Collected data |
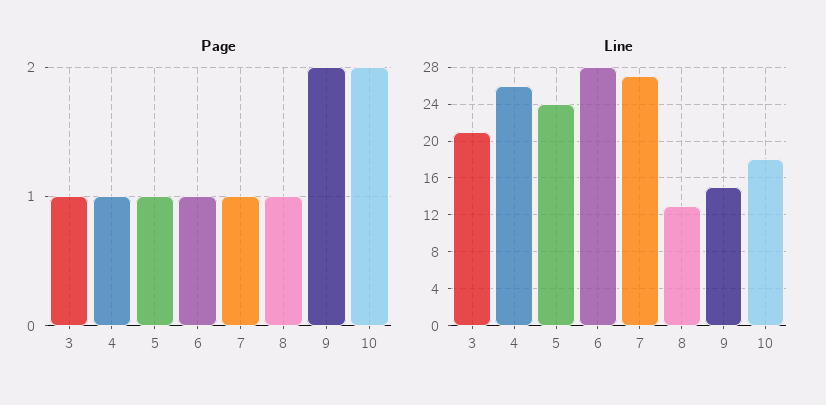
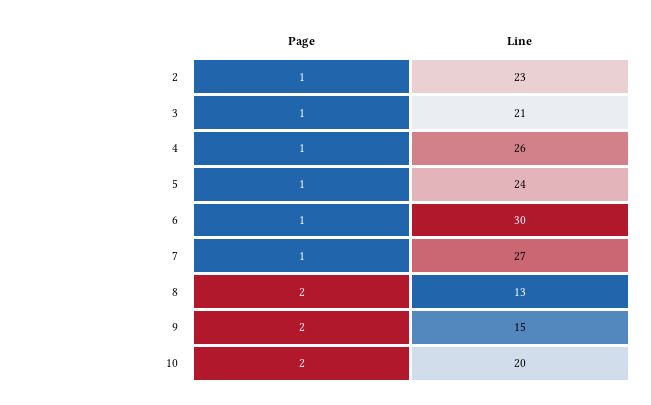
  {
    "Page": {
      "3": 1,
      "4": 1,
      "5": 1,
      "6": 1,
      "7": 1,
-     "8": 1,
+     "8": 2,
      "9": 2,
-     "10": 2
+     "10": 2,
+     "2": 1
    },
    "Line": {
      "3": 21,
      "4": 26,
      "5": 24,
-     "6": 28,
+     "6": 30,
      "7": 27,
      "8": 13,
      "9": 15,
-     "10": 18
+     "10": 20,
+     "2": 23
    }
  }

EXERCISE DETAILS |
Each record should appear again exactly as it stands, with no picture included.

RESPONSE |
  {
    "Page": {
      "3": 1,
      "4": 1,
      "5": 1,
      "6": 1,
      "7": 1,
-     "8": 1,
+     "8": 2,
      "9": 2,
-     "10": 2
+     "10": 2,
+     "2": 1
    },
    "Line": {
      "3": 21,
      "4": 26,
      "5": 24,
-     "6": 28,
+     "6": 30,
      "7": 27,
      "8": 13,
      "9": 15,
-     "10": 18
+     "10": 20,
+     "2": 23
    }
  }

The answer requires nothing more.